Sen. Ron Wyden (D-OR), chairman of the Senate Finance Committee

Both houses of Congress now officially are considering bills to standardize assessments across various post-acute care provider types. The House Ways and Means and Senate Finance committees introduced companion versions of the “Improving Medicare Post-Acute Care Transformation (IMPACT) Act of 2014” Thursday, after releasing a draft in March.

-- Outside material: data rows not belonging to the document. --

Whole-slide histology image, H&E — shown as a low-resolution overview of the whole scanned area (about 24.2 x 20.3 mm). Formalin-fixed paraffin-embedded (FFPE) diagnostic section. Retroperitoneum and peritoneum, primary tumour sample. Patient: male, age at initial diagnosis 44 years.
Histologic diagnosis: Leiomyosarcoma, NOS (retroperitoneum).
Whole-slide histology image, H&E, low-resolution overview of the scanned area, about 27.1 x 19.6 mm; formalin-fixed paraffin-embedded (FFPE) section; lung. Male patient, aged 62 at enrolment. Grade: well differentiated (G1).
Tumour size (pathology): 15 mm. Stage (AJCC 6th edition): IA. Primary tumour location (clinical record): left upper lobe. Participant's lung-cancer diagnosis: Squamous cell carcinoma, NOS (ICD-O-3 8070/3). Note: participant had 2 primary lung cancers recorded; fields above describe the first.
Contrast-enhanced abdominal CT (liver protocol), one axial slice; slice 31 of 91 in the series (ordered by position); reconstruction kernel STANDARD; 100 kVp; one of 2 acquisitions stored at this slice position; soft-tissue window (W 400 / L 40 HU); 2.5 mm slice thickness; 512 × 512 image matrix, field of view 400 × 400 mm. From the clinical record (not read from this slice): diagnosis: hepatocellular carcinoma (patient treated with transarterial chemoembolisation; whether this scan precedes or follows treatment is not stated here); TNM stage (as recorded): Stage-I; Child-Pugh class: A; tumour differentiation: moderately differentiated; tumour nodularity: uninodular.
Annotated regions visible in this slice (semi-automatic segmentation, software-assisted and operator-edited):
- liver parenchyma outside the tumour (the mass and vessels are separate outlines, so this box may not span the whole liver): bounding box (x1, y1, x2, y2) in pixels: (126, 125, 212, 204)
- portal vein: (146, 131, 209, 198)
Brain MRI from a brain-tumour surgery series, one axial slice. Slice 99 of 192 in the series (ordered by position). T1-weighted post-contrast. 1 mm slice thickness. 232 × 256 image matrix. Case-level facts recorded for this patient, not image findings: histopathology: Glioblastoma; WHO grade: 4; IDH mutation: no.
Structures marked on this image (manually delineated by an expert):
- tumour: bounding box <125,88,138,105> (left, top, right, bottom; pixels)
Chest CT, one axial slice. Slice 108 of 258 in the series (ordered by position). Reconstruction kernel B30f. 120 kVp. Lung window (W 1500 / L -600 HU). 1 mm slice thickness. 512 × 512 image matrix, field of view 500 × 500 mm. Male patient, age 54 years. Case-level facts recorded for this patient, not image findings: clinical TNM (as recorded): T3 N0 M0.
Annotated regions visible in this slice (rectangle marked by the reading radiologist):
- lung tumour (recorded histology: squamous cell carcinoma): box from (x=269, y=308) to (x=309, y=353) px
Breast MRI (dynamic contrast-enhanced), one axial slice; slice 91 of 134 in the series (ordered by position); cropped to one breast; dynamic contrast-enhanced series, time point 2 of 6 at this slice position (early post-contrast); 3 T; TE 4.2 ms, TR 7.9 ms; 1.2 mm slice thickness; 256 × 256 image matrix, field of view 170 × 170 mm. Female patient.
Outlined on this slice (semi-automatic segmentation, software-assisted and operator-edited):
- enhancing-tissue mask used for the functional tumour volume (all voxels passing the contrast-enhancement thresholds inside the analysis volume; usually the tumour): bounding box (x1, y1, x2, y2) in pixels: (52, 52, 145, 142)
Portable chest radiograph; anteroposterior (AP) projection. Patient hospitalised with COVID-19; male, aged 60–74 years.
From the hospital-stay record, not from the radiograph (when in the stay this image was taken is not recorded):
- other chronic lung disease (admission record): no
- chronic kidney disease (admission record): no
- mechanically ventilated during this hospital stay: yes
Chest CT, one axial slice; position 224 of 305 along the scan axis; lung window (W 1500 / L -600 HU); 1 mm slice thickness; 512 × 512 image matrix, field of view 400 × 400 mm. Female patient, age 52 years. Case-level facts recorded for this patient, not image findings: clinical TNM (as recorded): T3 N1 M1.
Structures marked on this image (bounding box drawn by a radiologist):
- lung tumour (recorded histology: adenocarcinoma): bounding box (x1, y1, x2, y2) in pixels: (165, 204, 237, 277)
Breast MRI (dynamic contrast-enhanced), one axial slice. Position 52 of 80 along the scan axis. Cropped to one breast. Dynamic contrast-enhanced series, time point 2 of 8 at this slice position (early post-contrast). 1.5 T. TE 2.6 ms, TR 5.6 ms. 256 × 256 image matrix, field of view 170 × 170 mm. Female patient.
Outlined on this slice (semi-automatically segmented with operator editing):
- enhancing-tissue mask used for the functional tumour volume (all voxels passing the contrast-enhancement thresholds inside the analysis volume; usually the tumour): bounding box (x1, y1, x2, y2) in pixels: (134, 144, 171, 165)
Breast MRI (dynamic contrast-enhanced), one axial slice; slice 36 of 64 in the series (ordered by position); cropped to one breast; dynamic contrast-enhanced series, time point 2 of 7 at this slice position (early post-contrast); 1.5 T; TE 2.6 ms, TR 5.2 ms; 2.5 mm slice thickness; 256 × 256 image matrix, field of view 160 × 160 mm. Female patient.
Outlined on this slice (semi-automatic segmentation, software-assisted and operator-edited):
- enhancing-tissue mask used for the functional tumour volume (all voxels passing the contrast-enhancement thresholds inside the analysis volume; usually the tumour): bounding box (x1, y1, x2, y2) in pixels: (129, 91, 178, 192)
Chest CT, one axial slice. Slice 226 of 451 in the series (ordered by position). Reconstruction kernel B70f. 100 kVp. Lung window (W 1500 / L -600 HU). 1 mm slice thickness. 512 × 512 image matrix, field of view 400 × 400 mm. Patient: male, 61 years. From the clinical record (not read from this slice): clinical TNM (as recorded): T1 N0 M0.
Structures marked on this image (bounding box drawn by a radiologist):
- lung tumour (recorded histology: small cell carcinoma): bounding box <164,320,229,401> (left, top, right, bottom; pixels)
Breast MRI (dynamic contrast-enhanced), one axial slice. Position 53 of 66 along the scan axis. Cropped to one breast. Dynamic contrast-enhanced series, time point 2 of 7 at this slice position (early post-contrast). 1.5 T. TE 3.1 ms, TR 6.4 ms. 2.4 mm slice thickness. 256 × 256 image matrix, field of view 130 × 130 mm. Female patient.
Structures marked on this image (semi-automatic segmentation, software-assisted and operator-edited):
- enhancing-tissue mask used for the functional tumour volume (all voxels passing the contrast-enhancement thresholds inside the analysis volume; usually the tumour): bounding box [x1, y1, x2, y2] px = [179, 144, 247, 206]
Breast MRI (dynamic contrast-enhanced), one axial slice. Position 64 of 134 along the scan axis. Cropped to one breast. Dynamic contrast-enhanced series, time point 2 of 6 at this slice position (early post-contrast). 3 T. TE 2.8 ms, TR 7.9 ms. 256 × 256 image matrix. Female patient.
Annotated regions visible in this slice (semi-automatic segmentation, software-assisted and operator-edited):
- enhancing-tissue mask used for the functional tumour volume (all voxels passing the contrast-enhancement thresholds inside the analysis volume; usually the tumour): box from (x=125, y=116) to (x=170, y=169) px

Skilled nursing facilities, inpatient rehabilitation facilities and other post-acute settings use a variety of assessment instruments, such as the Minimum Data Set and the IRF-Patient Assessment Instrument. The IMPACT Act calls changes to these instruments so that these providers can report standard data in a variety of areas, including functional status, cognitive function and prior function levels.

This standardized data would enable policymakers and providers to see “whether patients treated and the care provided in different settings is, in fact, the same or whether one PAC setting is more appropriate,” the two committees noted in a joint statement. These comparisons are to be used to implement post-acute payment reforms, the bill specifies.

Already, the Medicare Payment Advisory Commission and other groups have pushed for site-neutral payments, which would reimburse skilled nursing facilities and inpatient rehab facilities at the same rate for some services. The nation’s largest long-term care provider association supports the idea.

“Standardized post-acute assessment data are the necessary building blocks for any meaningful payment reform that would rationalize payments across PAC settings,” the American Health Care Association/National Center for Assisted Living stated in written testimony to the Ways and Means Committee earlier this month. The association urged Congress to “waste no more time” in passing the IMPACT Act.

The bill is based in large part on recommendations from post-acute providers that leaders of the House and Senate committees solicited last year. The Finance Committee is now led by Chairman Sen. Ron Wyden (D-OR) and Ranking Member Sen. Orrin Hatch (R-UT). Rep. Dave Camp (R-MI) is chairman of the Ways and Means Committee, and Rep. Sander Levin (D-MI) is ranking member.